> [Landmark coordinate records]:
*** Begin section ***

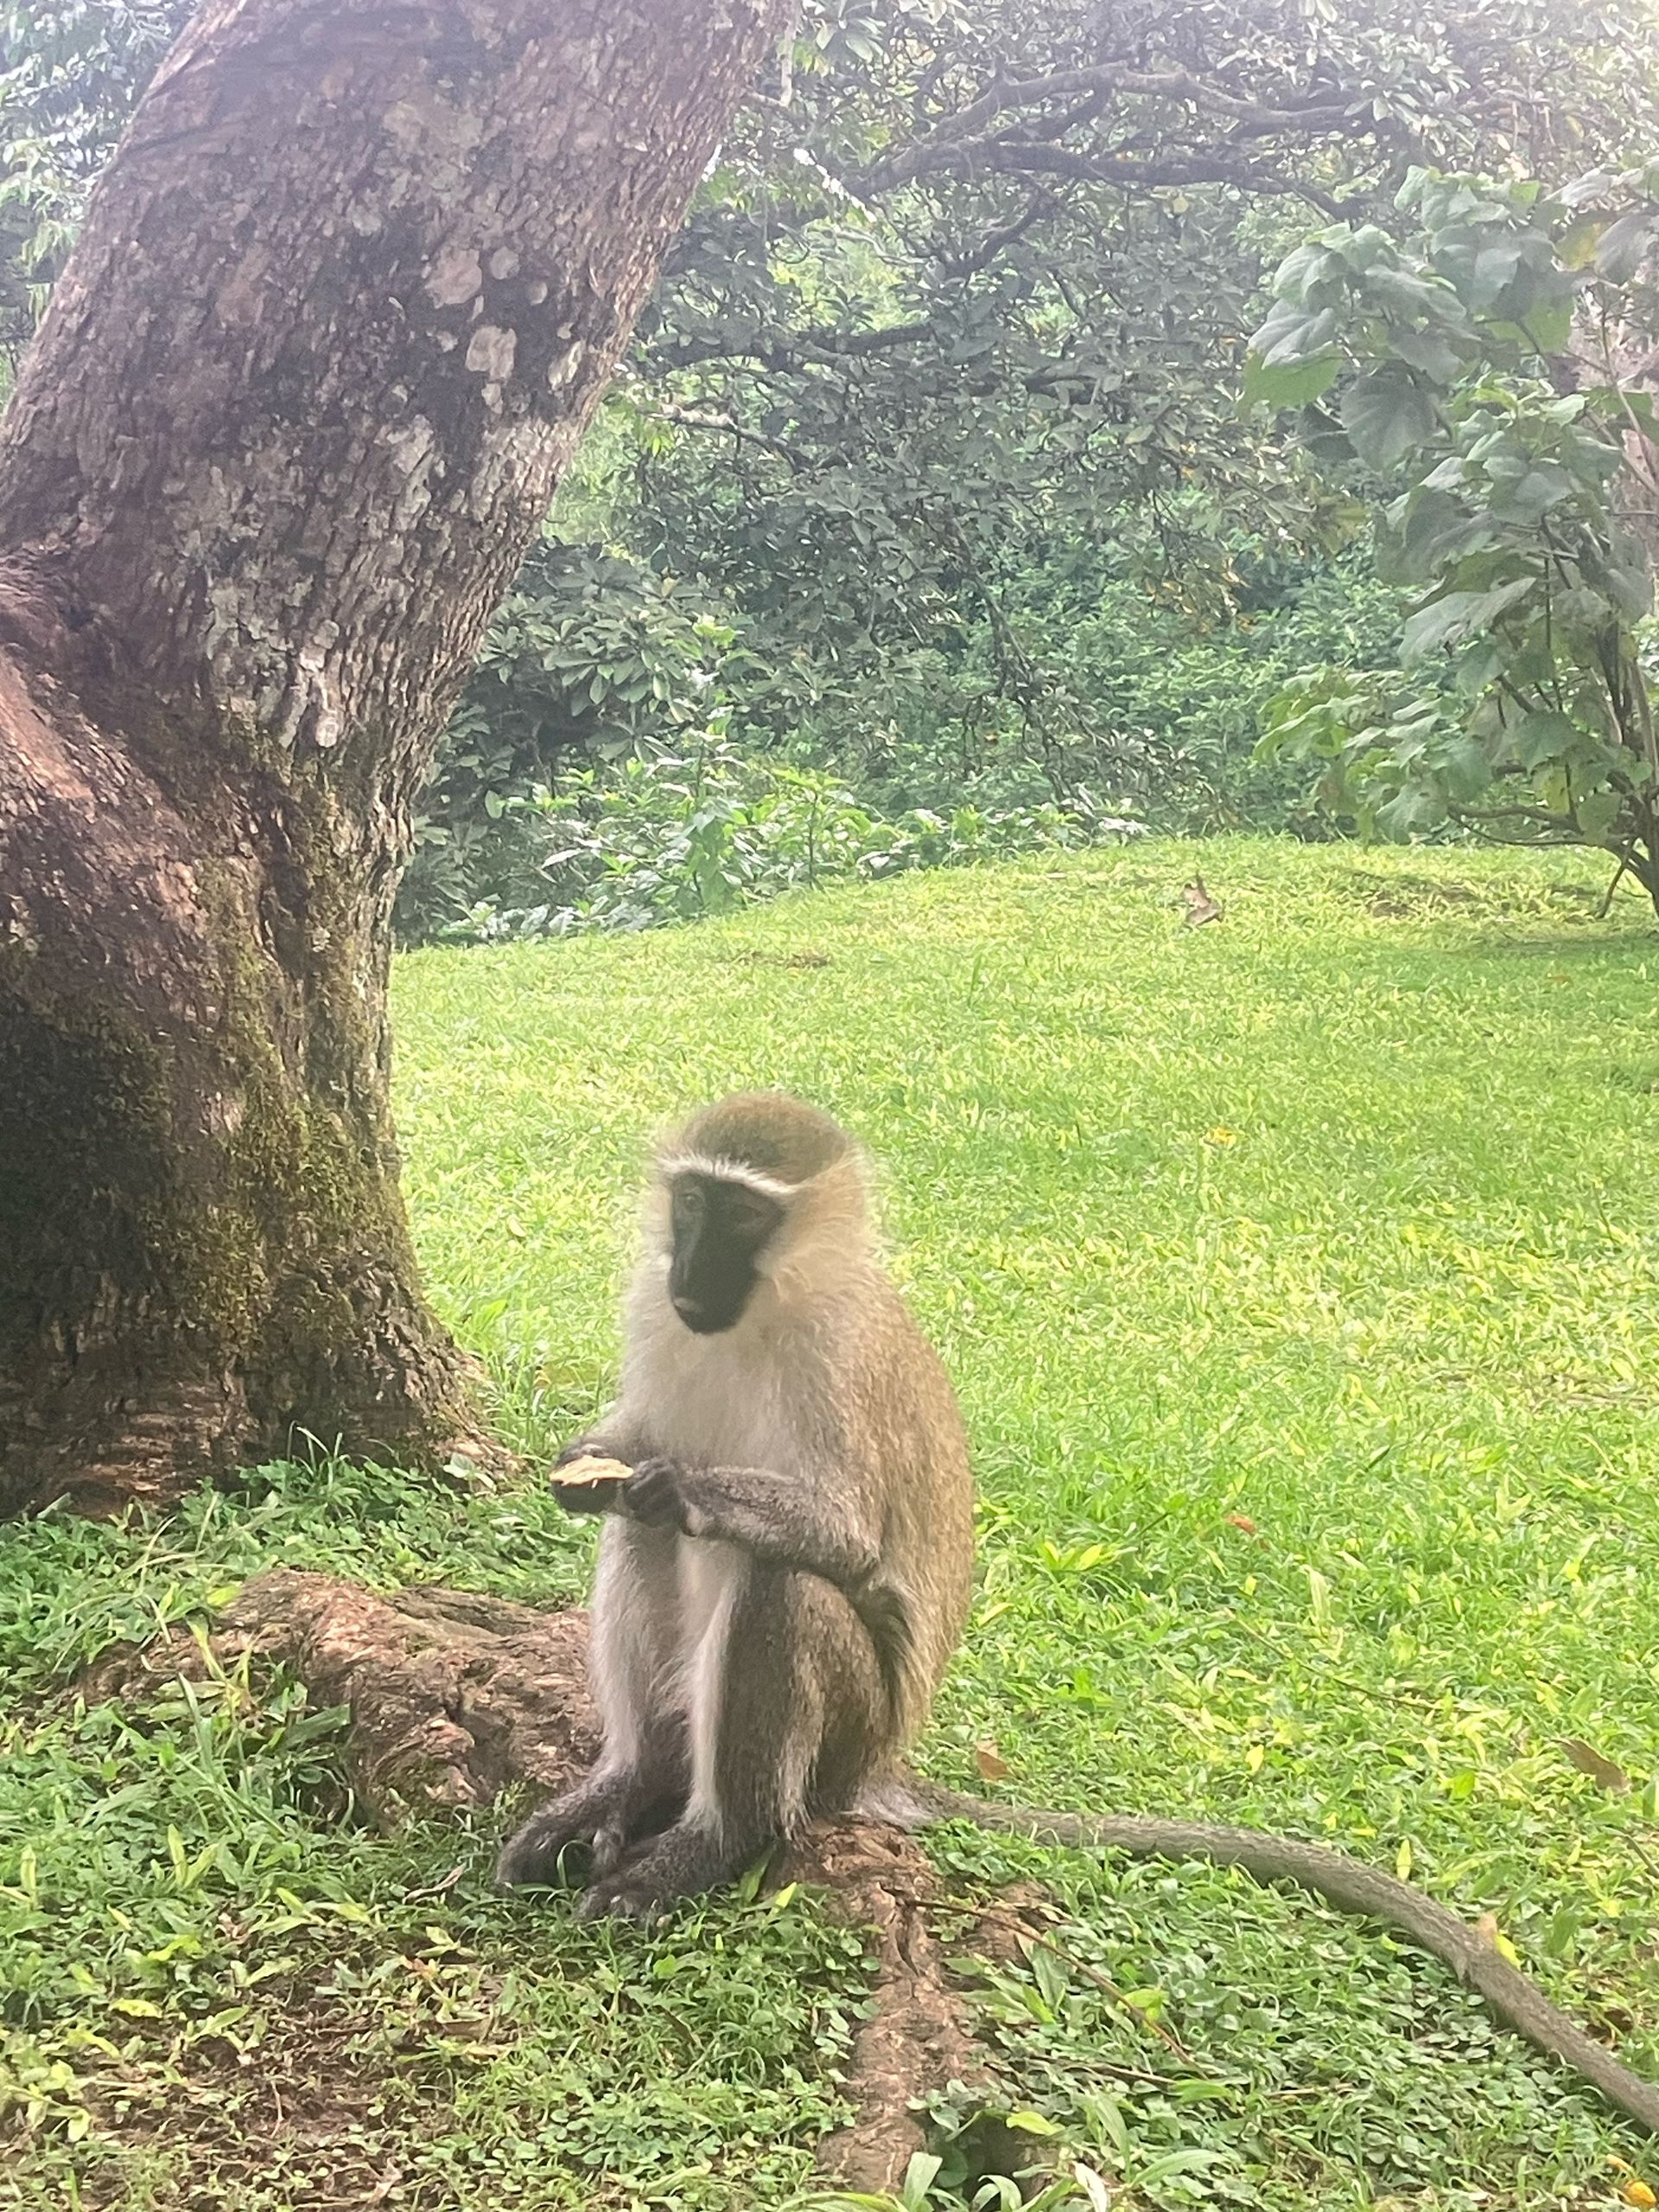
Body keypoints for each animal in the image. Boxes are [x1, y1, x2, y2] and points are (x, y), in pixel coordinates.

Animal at [496, 1091, 1659, 2138]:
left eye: (744, 1217)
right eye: (693, 1202)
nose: (691, 1268)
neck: (762, 1311)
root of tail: (885, 1761)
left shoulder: (836, 1356)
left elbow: (841, 1539)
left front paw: (685, 1487)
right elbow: (633, 1450)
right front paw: (591, 1464)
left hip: (849, 1729)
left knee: (781, 1582)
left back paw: (710, 1837)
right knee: (639, 1542)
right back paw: (633, 1779)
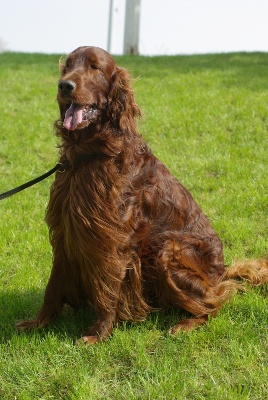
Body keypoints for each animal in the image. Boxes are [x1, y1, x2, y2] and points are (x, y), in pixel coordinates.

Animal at [17, 45, 268, 342]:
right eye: (67, 66)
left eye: (95, 67)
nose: (64, 85)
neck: (90, 155)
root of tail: (221, 272)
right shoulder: (66, 230)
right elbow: (53, 286)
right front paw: (38, 322)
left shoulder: (112, 237)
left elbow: (108, 288)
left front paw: (99, 334)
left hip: (168, 251)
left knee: (216, 302)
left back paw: (187, 323)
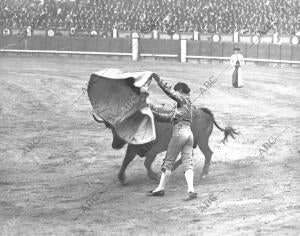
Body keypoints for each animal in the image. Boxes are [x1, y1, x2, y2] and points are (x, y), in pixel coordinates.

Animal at [92, 106, 238, 185]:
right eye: (111, 128)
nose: (115, 145)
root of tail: (203, 111)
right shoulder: (133, 148)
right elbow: (126, 161)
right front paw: (122, 179)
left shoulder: (155, 148)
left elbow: (146, 162)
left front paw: (155, 176)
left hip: (202, 141)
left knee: (208, 153)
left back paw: (203, 174)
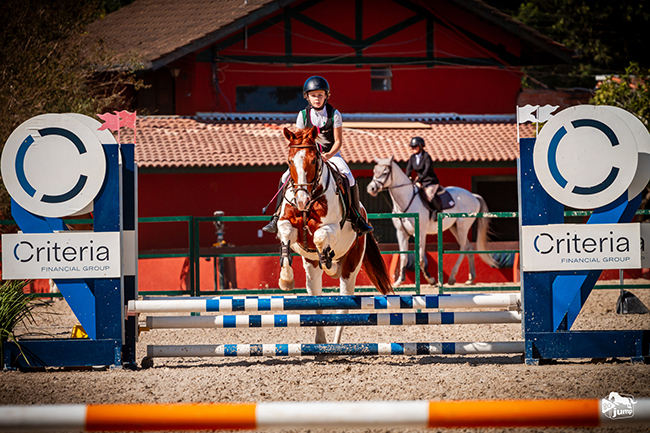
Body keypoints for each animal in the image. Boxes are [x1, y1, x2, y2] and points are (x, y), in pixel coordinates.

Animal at [274, 126, 390, 342]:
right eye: (290, 161)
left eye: (313, 161)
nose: (301, 201)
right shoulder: (285, 224)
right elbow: (286, 235)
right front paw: (286, 280)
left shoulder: (333, 228)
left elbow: (319, 237)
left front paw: (327, 262)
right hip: (311, 268)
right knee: (316, 300)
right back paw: (320, 341)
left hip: (352, 264)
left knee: (343, 306)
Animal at [364, 157, 496, 286]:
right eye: (374, 171)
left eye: (385, 172)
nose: (371, 188)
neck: (404, 202)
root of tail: (474, 196)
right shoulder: (401, 233)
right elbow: (403, 257)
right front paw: (399, 281)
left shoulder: (420, 232)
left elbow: (421, 257)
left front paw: (430, 279)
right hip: (454, 228)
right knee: (469, 247)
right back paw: (470, 278)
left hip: (462, 226)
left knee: (464, 247)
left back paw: (452, 277)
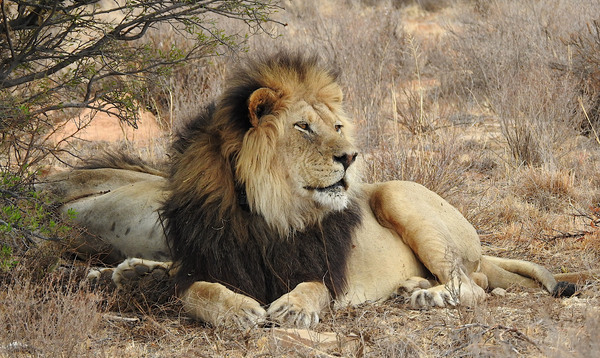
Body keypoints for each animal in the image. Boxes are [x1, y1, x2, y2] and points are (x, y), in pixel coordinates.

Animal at [36, 51, 580, 328]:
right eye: (303, 127)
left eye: (338, 126)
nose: (350, 156)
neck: (262, 210)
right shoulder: (206, 262)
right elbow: (197, 292)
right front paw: (238, 309)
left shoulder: (321, 270)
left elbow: (313, 289)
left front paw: (293, 308)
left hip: (398, 195)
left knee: (474, 286)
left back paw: (429, 297)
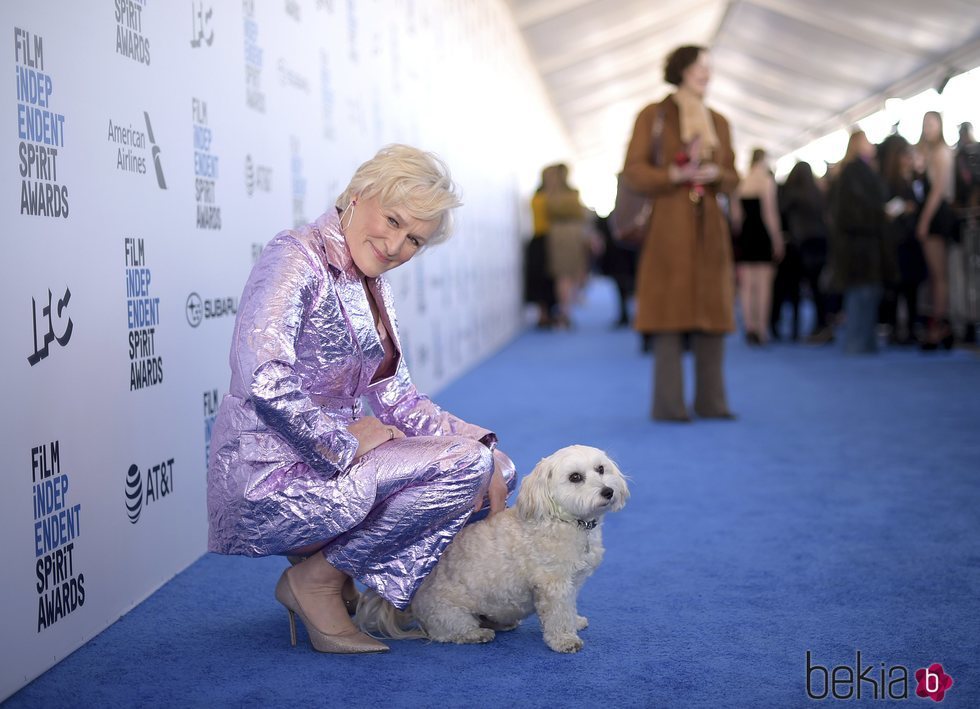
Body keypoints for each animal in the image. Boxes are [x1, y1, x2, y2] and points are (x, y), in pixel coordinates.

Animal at [356, 442, 632, 652]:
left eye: (600, 469)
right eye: (575, 477)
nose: (608, 491)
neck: (566, 521)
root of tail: (411, 600)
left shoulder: (571, 584)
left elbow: (569, 608)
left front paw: (575, 622)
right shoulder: (553, 585)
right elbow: (558, 614)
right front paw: (564, 639)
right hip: (448, 613)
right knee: (447, 633)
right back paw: (477, 634)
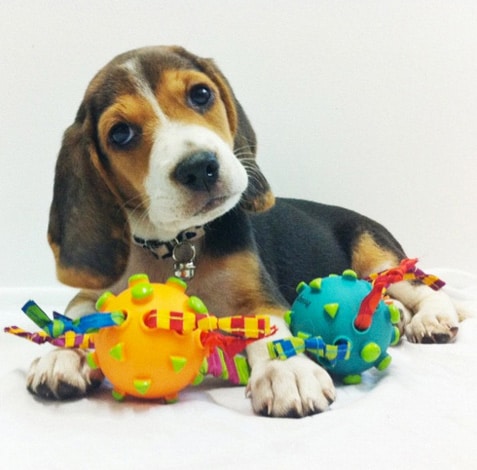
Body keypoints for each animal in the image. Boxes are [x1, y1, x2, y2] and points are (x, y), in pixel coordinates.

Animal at [27, 46, 460, 416]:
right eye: (120, 134)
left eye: (201, 94)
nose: (199, 167)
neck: (177, 246)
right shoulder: (95, 291)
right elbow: (76, 313)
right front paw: (61, 354)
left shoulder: (259, 296)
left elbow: (268, 327)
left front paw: (288, 372)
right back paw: (398, 316)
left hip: (375, 255)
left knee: (417, 285)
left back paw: (431, 319)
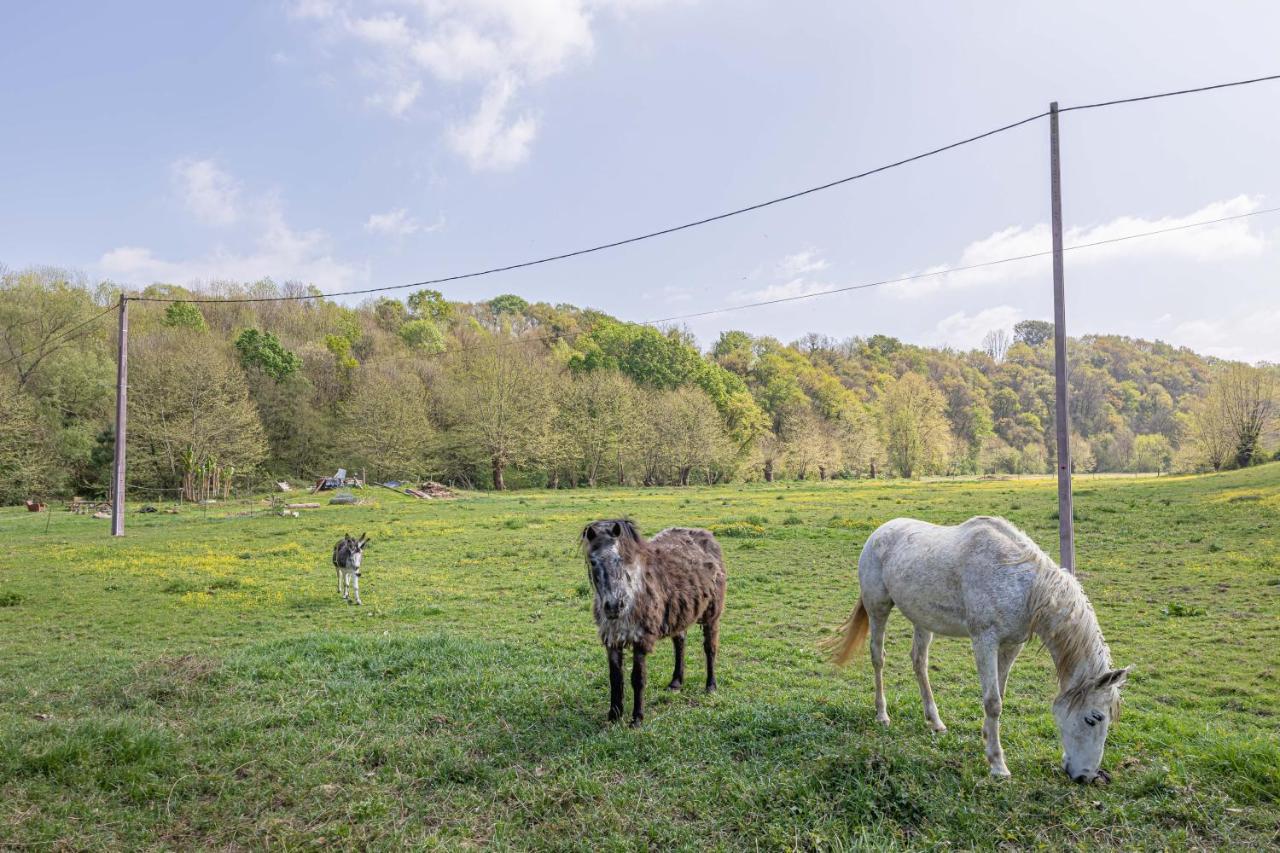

*** End section ***

Return all entries preceding this task exactly as they stand, leaving any picture out.

Body keypoints for each animal in the image. Boxes are [x1, y1, x2, y2] and points are (x, y), in pixel coordinates.

Animal at [496, 1091, 1659, 2138]:
left eye: (744, 1217)
right eye: (693, 1202)
nose: (691, 1268)
neck: (762, 1311)
root of tail: (885, 1761)
left shoulder: (836, 1356)
left elbow: (841, 1539)
left front paw: (685, 1487)
right elbow: (633, 1450)
right front paw: (591, 1464)
left hip: (849, 1729)
left knee: (781, 1582)
left back paw: (710, 1837)
right knee: (639, 1542)
right back paw: (633, 1779)
Body keypoints for each animal in the image. Boxes are [x1, y1, x2, y2] and points are (x, y), in pixel coordinates.

Animal at [17, 45, 268, 342]:
right eye: (67, 66)
left eye: (95, 67)
nose: (64, 85)
neck: (90, 155)
root of tail: (221, 272)
right shoulder: (66, 230)
right elbow: (53, 286)
right front paw: (38, 322)
left shoulder: (112, 237)
left elbow: (108, 288)
left front paw: (99, 334)
left hip: (168, 251)
left knee: (216, 302)
left back paw: (187, 323)
Body keypoints for each animal in the image. Boxes are [x1, y1, x2, y2] and points are (x, y), in pixel coordinates.

Animal at [92, 106, 238, 185]:
right eye: (111, 128)
nose: (115, 145)
root of tail: (203, 111)
right shoulder: (133, 148)
right elbow: (126, 161)
right front paw: (122, 179)
left shoulder: (155, 148)
left elbow: (146, 162)
left front paw: (155, 176)
left hip: (202, 141)
left knee: (208, 153)
left back paw: (203, 174)
Body keypoints for each animal in the image. Boxes are [x1, y1, x2, y2] and points are (x, y), in pixel coordinates.

Animal at [274, 126, 390, 342]:
right eye: (290, 161)
left eye: (313, 161)
nose: (301, 201)
right shoulder: (285, 224)
right elbow: (286, 235)
right front paw: (286, 280)
left shoulder: (333, 228)
left elbow: (319, 237)
left front paw: (327, 262)
right hip: (311, 268)
right knee: (316, 300)
right back paw: (320, 341)
left hip: (352, 264)
left knee: (343, 306)
Animal at [364, 157, 496, 286]:
right eye: (374, 171)
left eye: (385, 172)
nose: (371, 188)
neck: (404, 202)
root of tail: (474, 196)
right shoulder: (401, 233)
right elbow: (403, 257)
right front paw: (399, 281)
left shoulder: (420, 232)
left elbow: (421, 257)
left front paw: (430, 279)
right hip: (454, 228)
right knee: (469, 247)
right back paw: (470, 278)
left hip: (462, 226)
left knee: (464, 247)
left back paw: (452, 277)
Body keypoints for each animal in the image. Boxes are [x1, y1, x2, y2] and points are (x, y), in pixel coordinates.

Animal at [36, 51, 580, 328]:
right eye: (303, 127)
left eye: (338, 126)
nose: (350, 156)
neck: (262, 210)
right shoulder: (206, 262)
right elbow: (197, 292)
right front paw: (238, 309)
left shoulder: (321, 270)
left elbow: (313, 289)
left front paw: (293, 308)
left hip: (398, 195)
left knee: (474, 286)
left back paw: (429, 297)
Body keypoints for each animal in the image. Boxes are [x1, y1, x2, y2] and points are (x, y), in pixel coordinates.

Animal at [356, 442, 632, 652]:
left eye: (600, 469)
right eye: (575, 477)
nose: (608, 491)
neck: (566, 521)
root of tail: (411, 600)
left shoulder: (571, 584)
left elbow: (569, 608)
left front paw: (575, 622)
right shoulder: (553, 585)
right elbow: (558, 614)
right front paw: (564, 639)
right hip: (448, 613)
right knee: (447, 633)
right back paw: (477, 634)
Body keypoints for each animal in the image. Boxes are [x1, y1, x2, y2] and points are (x, y), in pixel coordinates.

Animal at [27, 46, 460, 416]:
right eye: (120, 134)
left eye: (201, 94)
nose: (199, 167)
neck: (177, 246)
right shoulder: (95, 291)
right elbow: (76, 313)
right front paw: (61, 354)
left shoulder: (259, 296)
left elbow: (268, 327)
left front paw: (288, 372)
right back paw: (398, 316)
left hip: (375, 255)
left knee: (417, 285)
left back paw: (431, 319)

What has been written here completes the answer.